TEXT PROVIDED:

Teaching Elementary Pre-Service
Teachers to Use Curriculum Materials Critically
Kristin Gunckel and Blakely Tsurusaki, Michigan State University
Elementary teachers are often required either to follow mandated curriculum materials when teaching science or to develop their own materials. Research suggests that most science curriculum materials are of poor quality. Teachers are left either to teach from poor materials or to develop their own teaching materials and lessons, often drawing on poor materials for ideas. Furthermore, elementary teachers often lack the experience and knowledge to build quality materials and lesson sequences on their own. To address this situation, teacher educators in the Elementary Teachers and Curriculum Materials project (ETCM) incorporated teaching elementary pre-service teachers how to select, evaluate, modify, and use curriculum materials effectively into their science methods courses. This poster presents some of the activities designed to help pre-service teachers use materials well and examines some of the challenges involved in teaching elementary pre-service teachers how to critically and thoughtfully use curriculum materials in planning and teaching.
Comprehending Text and Reading
to Learn: How Middle School Students Integrate Pure Verbal Text Sections with
Visuo-Spatial Text Adjuncts When Reading Three Genres of Scientific Text
Mary Heitzman, University of Michigan
This poster is a literature review and possible research plan for studying how students integrate verbal text sections with visuo-spatial representations, depending on students’ reading comprehension levels and the type of scientific text. Current science reform initiatives support students’ learning and use of scientific practices in order to become “scientifically literate”—that is, to be knowledgeable and critical participants in society (American Association for the Advancement of Science [AAAS], 1990, 1993; National Research Council [NRC], 1996). The National Research Council, in its description of what scientific literacy means, states that “Scientific literacy entails being able to read with understanding articles about science in the popular press and to engage in social conversation about the validity of the conclusions” (NRC, 1996, p.22) [emphasis added]. What do students do when asked to “read with understanding” and “engage in social conversation” about scientific text that contains both pure verbal text sections and visuo-spatial representations such as diagrams and graphs? And how different are these processes when the individuals differ by comprehension levels and genres of scientific text?
Many analyses have focused on visuo-spatial representations, their relationships with verbal text sections, and how students engage with the two when learning content through comprehension of scientific texts. However, most studies have studied these relationships with reading comprehension as the predictor in identifying representations that “help” students’ recall of main ideas and details in the texts. Literacy researchers also agree that as elementary students move on to middle school and high school, the demands of comprehending scientific texts increase—both by the complexity of content and by the shifting away from narrative texts and towards expository and real-world text structures. This study focuses on comprehension as a factor in students’ processing and integration of the verbal and visuo-spatial components of the scientific texts. This study also looks at what students do with the components from three different text types: real-world (such as newspaper articles), narrative, and expository texts. This study will inform the literacy, science education, visuo-spatial cognition, and curriculum design communities, as we try to understand how to help students learn to read scientific texts with understanding and to engage in social conversation about the subject matter.

Records from a data source:

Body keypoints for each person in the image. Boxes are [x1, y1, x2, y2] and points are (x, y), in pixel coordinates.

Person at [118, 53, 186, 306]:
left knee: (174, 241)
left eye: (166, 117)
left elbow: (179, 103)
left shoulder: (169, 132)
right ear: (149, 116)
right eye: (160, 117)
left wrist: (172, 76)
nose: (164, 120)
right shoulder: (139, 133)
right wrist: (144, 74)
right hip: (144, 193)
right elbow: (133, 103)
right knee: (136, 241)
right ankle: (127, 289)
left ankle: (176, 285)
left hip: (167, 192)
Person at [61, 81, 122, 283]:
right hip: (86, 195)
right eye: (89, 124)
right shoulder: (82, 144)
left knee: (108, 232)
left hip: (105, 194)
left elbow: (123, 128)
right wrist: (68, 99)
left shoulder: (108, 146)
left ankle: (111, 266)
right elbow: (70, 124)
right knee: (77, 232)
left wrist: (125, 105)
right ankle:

ABOUT THIS TASK:
Continue the science education poster abstracts from where they stop.

THE ANSWER:
Students' Discussions of Data:
Affordances and Constraints of First and Secondhand Experiences
Barbara Hug, University of Illinois at Urbana-Champaign, and Kate McNeill,
University of Michigan
Students develop scientific knowledge by actively engaging in scientific ways of knowing, such as asking questions, designing experiments, and analyzing data. Recent research literature and national standards call for students to engage in scientific inquiry practices, such as designing investigations and analyzing data. Yet scientific inquiry practices have been shown to be challenging for students.
We present initial findings regarding how students discuss and interpret data and whether these actions vary depending on the type of data they are using. More specifically, we are interested in examining potential differences between first and secondhand data. Implications of the finds are discussed in regard to the use of first and secondhand experiences in the design of curriculum materials and student learning.
The Role of Nature of Science
in Supporting Explanations
Lisa Kenyon, Northwestern University
Constructing scientific explanations is an essential aspect of engaging in scientific inquiry in classrooms (Driver, Newton, & Osborne, 2000; Sandoval, 2003). The IQWST units are designed to teach scientific principles and the scientific practices of constructing and defending scientific explanations by providing students and teachers with a framework that clearly defines these complex practices. In addition, the reform documents recommend that achieving scientific literacy requires more than engaging in this complex practice, suggesting that students should acquire understandings about the nature of science (AAAS, 1990; NRC, 1996). This poster presents two studies examining these related issues of learning about nature of science and constructing scientific explanations. In one study, we focused on finding out the role understanding nature of science can serve in supporting scientific explanations. In the second, we identified the ways in which the students’ written work reveals a commitment to the scientific ways of defending a claim. We conclude the poster with possible design strategies for supporting students as they develop understandings of the nature of science and use those understandings to scientifically defend their claims.
American Association for the Advancement of Science. (1990). Science for all Americans. New York: Oxford University Press.
Driver, R., Newton, P., & Osborne, J. (2000). Establishing the norms of scientific argumentation in classrooms. Science Education, 84, 287–312.
National Research Council. (1996). National science education standards. Washington, DC: Author.
Sandoval, W. A. (2003). Conceptual and epistemic aspects of students' scientific explanations. The Journal of Learning Sciences, 12(1), 5–51.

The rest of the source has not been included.